IN-24-C040 - Impact of Indoor Environmental Factors on Similarity of Eukaryotic and Bacterial Communities in Japanese Residences

In modern societies, a significant portion of human life is spent indoors, where the environmental conditions are crucial for health. Contemporary residential designs, characterized by enhanced thermal insulation and airtightness, offer improved thermal comfort. Modern housing design, characterized by improved insulation and air tightness, aims to improve thermal comfort and reduce fungal proliferation and infection risks. However, emerging research indicates that fostering microbiome diversity, rather than stringent microbial control, may augment health benefits. This study delves into the interplay between indoor environmental factors—temperature and humidity—and microbiome structure in modern and traditional houses in Japan. Our investigation spanned 16 residences, encompassing diverse thermal performances. Indoor and outdoor air temperatures and humidity were measured, and their aerosol samples were collected. Additionally, aerosol samples from these living spaces and outdoors were collected. They were processed in the laboratory and subjected to bioinformatics analysis using the SILVA database (ver. 138).
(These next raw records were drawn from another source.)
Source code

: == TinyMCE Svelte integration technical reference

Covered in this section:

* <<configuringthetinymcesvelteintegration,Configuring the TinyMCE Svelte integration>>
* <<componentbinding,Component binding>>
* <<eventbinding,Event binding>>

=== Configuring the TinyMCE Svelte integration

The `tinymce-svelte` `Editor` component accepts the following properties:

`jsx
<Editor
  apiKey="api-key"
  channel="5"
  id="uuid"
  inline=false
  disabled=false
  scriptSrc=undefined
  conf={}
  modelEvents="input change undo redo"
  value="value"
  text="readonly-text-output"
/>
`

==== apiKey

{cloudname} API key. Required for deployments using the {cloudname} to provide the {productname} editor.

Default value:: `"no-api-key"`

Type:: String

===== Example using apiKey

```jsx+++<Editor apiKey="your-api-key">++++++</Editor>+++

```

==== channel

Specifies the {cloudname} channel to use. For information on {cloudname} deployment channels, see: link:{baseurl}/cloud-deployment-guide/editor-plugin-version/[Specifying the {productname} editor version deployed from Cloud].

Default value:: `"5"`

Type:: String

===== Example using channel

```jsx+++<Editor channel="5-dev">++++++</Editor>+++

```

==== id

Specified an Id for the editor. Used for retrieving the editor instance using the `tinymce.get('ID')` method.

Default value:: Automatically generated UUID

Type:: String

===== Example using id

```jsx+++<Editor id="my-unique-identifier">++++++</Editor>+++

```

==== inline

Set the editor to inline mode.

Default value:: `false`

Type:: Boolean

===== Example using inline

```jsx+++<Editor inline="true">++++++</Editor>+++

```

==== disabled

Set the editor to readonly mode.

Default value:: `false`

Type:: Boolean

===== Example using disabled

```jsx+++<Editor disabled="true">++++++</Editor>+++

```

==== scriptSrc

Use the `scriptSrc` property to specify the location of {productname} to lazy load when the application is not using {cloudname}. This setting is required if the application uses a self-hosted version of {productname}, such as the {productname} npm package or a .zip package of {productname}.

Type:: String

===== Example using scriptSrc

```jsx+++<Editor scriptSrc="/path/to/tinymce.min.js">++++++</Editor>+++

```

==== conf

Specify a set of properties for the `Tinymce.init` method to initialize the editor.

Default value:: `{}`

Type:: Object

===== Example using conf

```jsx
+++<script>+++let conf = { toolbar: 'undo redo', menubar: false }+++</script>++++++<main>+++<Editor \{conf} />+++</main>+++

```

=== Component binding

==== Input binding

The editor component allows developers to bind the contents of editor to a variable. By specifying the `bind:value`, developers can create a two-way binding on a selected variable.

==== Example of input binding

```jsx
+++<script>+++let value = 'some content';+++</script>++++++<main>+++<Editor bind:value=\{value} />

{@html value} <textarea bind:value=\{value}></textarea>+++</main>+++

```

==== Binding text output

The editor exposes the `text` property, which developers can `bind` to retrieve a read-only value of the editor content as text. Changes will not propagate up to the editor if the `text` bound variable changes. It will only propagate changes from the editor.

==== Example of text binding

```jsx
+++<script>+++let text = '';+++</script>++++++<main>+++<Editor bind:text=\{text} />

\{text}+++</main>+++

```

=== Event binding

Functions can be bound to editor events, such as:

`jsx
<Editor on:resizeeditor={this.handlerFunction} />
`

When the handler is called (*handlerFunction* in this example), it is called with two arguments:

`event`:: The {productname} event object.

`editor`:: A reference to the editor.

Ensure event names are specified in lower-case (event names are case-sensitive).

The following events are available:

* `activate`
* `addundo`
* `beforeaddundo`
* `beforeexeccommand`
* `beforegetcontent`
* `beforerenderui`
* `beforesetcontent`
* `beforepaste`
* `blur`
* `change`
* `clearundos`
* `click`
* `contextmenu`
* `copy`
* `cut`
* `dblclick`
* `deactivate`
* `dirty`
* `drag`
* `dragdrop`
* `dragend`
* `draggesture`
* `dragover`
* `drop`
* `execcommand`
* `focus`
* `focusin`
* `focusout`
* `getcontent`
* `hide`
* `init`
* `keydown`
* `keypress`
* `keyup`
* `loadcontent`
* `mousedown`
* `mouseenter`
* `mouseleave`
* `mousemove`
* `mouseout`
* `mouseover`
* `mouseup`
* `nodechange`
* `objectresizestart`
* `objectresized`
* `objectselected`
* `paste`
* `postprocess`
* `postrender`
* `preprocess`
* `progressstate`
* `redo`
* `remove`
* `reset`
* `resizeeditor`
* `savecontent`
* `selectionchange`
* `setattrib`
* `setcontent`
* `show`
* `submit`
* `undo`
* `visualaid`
Bioaerosol eukaryotic and bacterial microbial communities were compared, respectively, and the clustering of eukaryotes showed high similarity between outdoor and indoor air. In addition, clusters were formed by season and sampling area. The similarity of eukaryotic communities between indoor air and outdoor air was higher in homes with higher ventilation rates. Bacterial communities, unlike eukaryotic communities, had less similarity between indoor air and outdoor air. For indoor air, clusters were formed by the presence or absence of air conditioning. Therefore, it was clear that the use of heating and cooling equipment, ventilation rates, or the indoor temperature and humidity environment formed by them affected the indoor microbial community.